On 8/21/25 11:13 AM, David Woodhouse wrote:
On Thu, 2025-08-21 at 14:26 +0000, Jonah Palmer wrote:
Makes the net_hub_port_cleanup function idempotent to avoid double
removals by guarding its QLIST_REMOVE with a flag.
When using a Xen networking device with hubport backends, e.g.:
-accel kvm,xen-version=0x40011
-netdev hubport,...
-device xen-net-device,...
the shutdown order starts with net_cleanup, which walks the list and
deletes netdevs (including hubports). Then Xen's xen_device_unrealize is
called, which eventually leads to a second net_hub_port_cleanup call,
resulting in a segfault.
Fixes: e7891c57 ("net: move backend cleanup to NIC cleanup")

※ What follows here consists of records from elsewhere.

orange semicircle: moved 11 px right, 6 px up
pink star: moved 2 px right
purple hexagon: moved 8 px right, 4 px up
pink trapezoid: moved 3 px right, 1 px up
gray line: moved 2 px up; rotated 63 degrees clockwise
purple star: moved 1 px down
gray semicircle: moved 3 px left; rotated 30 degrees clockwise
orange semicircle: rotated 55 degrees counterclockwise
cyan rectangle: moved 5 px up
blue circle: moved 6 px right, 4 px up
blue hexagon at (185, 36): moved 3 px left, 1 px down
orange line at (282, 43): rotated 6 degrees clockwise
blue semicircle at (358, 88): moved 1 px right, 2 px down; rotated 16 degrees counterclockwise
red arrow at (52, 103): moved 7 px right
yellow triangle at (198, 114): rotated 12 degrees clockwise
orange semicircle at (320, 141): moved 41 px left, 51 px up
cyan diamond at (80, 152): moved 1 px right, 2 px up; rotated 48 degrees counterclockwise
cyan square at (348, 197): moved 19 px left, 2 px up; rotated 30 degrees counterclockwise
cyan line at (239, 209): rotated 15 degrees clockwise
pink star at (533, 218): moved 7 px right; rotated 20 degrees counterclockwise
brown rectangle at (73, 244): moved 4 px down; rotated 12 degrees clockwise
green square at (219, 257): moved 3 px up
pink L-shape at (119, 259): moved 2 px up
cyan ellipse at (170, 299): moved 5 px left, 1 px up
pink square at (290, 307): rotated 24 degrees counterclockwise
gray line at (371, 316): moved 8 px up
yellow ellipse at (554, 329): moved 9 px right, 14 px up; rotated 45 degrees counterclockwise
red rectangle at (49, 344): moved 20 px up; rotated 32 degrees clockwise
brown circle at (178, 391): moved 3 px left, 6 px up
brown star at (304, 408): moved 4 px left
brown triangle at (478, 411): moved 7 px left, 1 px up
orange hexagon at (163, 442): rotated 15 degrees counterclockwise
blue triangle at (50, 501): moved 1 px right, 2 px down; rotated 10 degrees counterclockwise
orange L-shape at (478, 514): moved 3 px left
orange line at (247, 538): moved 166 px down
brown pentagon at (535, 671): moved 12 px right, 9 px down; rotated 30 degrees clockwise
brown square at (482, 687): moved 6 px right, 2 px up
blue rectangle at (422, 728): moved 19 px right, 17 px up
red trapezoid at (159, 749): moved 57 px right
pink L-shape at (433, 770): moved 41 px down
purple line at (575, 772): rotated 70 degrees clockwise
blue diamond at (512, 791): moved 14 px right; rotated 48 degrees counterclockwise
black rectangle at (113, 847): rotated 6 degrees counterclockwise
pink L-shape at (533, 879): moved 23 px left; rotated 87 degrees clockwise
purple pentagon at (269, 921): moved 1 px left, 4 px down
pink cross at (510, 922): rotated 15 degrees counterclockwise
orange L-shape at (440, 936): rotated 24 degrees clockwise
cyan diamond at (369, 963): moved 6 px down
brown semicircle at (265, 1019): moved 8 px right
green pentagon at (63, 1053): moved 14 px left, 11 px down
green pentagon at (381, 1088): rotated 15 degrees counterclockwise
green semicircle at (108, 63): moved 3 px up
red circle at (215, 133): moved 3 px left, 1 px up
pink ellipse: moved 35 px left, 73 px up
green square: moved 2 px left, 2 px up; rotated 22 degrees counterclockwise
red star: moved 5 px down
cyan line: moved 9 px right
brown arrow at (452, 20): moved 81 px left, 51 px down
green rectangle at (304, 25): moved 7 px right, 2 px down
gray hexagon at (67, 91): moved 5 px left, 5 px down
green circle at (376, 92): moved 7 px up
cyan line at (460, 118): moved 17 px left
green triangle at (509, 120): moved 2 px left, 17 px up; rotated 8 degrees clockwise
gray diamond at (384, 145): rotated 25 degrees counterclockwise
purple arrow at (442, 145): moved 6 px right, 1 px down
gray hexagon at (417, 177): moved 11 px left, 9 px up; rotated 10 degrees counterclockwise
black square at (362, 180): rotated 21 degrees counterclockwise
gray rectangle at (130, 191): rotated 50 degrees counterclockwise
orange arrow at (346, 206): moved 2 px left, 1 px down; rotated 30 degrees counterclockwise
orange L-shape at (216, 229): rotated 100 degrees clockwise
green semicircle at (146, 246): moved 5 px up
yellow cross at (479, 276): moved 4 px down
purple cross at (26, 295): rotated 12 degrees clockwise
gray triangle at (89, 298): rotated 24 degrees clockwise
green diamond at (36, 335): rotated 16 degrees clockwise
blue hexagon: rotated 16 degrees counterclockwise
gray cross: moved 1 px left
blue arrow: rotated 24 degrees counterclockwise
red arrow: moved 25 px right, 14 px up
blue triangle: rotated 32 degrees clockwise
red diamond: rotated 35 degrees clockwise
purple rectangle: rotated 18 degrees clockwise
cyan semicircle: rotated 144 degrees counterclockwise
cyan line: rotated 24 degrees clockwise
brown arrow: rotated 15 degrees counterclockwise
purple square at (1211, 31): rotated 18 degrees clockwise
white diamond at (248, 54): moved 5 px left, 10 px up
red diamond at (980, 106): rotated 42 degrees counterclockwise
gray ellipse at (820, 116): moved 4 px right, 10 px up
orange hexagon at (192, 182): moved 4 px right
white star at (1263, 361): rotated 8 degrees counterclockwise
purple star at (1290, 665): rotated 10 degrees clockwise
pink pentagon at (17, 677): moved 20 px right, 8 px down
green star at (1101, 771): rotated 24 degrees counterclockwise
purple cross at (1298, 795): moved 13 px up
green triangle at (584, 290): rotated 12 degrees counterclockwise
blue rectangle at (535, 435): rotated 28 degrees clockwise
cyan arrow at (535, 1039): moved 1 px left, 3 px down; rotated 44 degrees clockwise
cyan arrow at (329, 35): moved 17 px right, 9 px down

Tested-by: David Woodhouse <d...@amazon.co.uk>
But I hate it.
The lifetime of these objects is confusing, and this patch doesn't make
it nicer.
Why is it OK for the object to be taken off the list while it still
exists and is findable by other pointers? What does it *mean* for it to
be in that state? Doesn't it have a refcount? Can't it be unlisted
*and* freed only when that refcount goes to zero?
I believe this "off-list but still exists" state is intentional and is
the model for NIC peer backends. IIUC, it essentially means "detached
from hub broadcast but owned by the NIC until device teardown".
The net core explicitly transfers ownership of a backend from the global
list to the NIC without freeing it, so it can be torn down later by the
device itself. See the comments in qemu_del_net_client and net_cleanup
in net/net.c.
In other words, a backend can be removed from net_clients and still
exist (owned by the NIC) until qemu_del_nic cleans it up and frees it.
There's no refcount today and lifetime is manual.
The real bug here is that hubport's cleanup is not idempotent, not
necessarily the ownership model itself.
I do agree though that the lifetime of these objects is confusing. And a
refcount model would be theoretically cleaner, but current code
explicitly relies on ownership transfer without refcounts.
---
Actually, now that I think about it, perhaps we don't need this extra
'listed' state and instead can just check 'if (port->hub)' and set it to
NULL after it's removed from the list.